(Plain-text document sources)
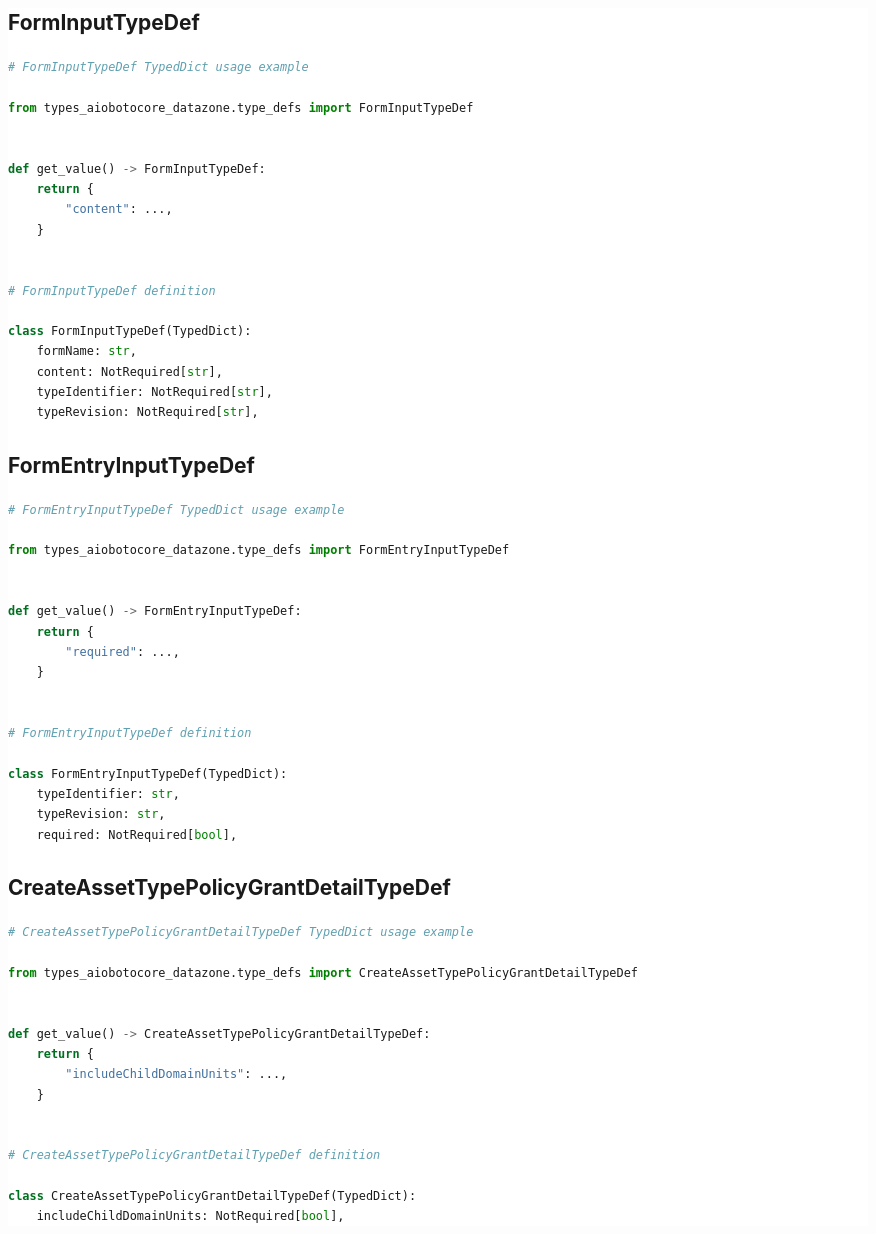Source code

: ## FormInputTypeDef

```python
# FormInputTypeDef TypedDict usage example

from types_aiobotocore_datazone.type_defs import FormInputTypeDef


def get_value() -> FormInputTypeDef:
    return {
        "content": ...,
    }


# FormInputTypeDef definition

class FormInputTypeDef(TypedDict):
    formName: str,
    content: NotRequired[str],
    typeIdentifier: NotRequired[str],
    typeRevision: NotRequired[str],
```

## FormEntryInputTypeDef

```python
# FormEntryInputTypeDef TypedDict usage example

from types_aiobotocore_datazone.type_defs import FormEntryInputTypeDef


def get_value() -> FormEntryInputTypeDef:
    return {
        "required": ...,
    }


# FormEntryInputTypeDef definition

class FormEntryInputTypeDef(TypedDict):
    typeIdentifier: str,
    typeRevision: str,
    required: NotRequired[bool],
```

## CreateAssetTypePolicyGrantDetailTypeDef

```python
# CreateAssetTypePolicyGrantDetailTypeDef TypedDict usage example

from types_aiobotocore_datazone.type_defs import CreateAssetTypePolicyGrantDetailTypeDef


def get_value() -> CreateAssetTypePolicyGrantDetailTypeDef:
    return {
        "includeChildDomainUnits": ...,
    }


# CreateAssetTypePolicyGrantDetailTypeDef definition

class CreateAssetTypePolicyGrantDetailTypeDef(TypedDict):
    includeChildDomainUnits: NotRequired[bool],
```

- WHAT IS EXPECTED: Would you retype every record above exactly, leaving out the pictures?

- ANSWER BELOW:
Source code

: ## FormInputTypeDef

```python
# FormInputTypeDef TypedDict usage example

from types_aiobotocore_datazone.type_defs import FormInputTypeDef


def get_value() -> FormInputTypeDef:
    return {
        "content": ...,
    }


# FormInputTypeDef definition

class FormInputTypeDef(TypedDict):
    formName: str,
    content: NotRequired[str],
    typeIdentifier: NotRequired[str],
    typeRevision: NotRequired[str],
```

## FormEntryInputTypeDef

```python
# FormEntryInputTypeDef TypedDict usage example

from types_aiobotocore_datazone.type_defs import FormEntryInputTypeDef


def get_value() -> FormEntryInputTypeDef:
    return {
        "required": ...,
    }


# FormEntryInputTypeDef definition

class FormEntryInputTypeDef(TypedDict):
    typeIdentifier: str,
    typeRevision: str,
    required: NotRequired[bool],
```

## CreateAssetTypePolicyGrantDetailTypeDef

```python
# CreateAssetTypePolicyGrantDetailTypeDef TypedDict usage example

from types_aiobotocore_datazone.type_defs import CreateAssetTypePolicyGrantDetailTypeDef


def get_value() -> CreateAssetTypePolicyGrantDetailTypeDef:
    return {
        "includeChildDomainUnits": ...,
    }


# CreateAssetTypePolicyGrantDetailTypeDef definition

class CreateAssetTypePolicyGrantDetailTypeDef(TypedDict):
    includeChildDomainUnits: NotRequired[bool],
```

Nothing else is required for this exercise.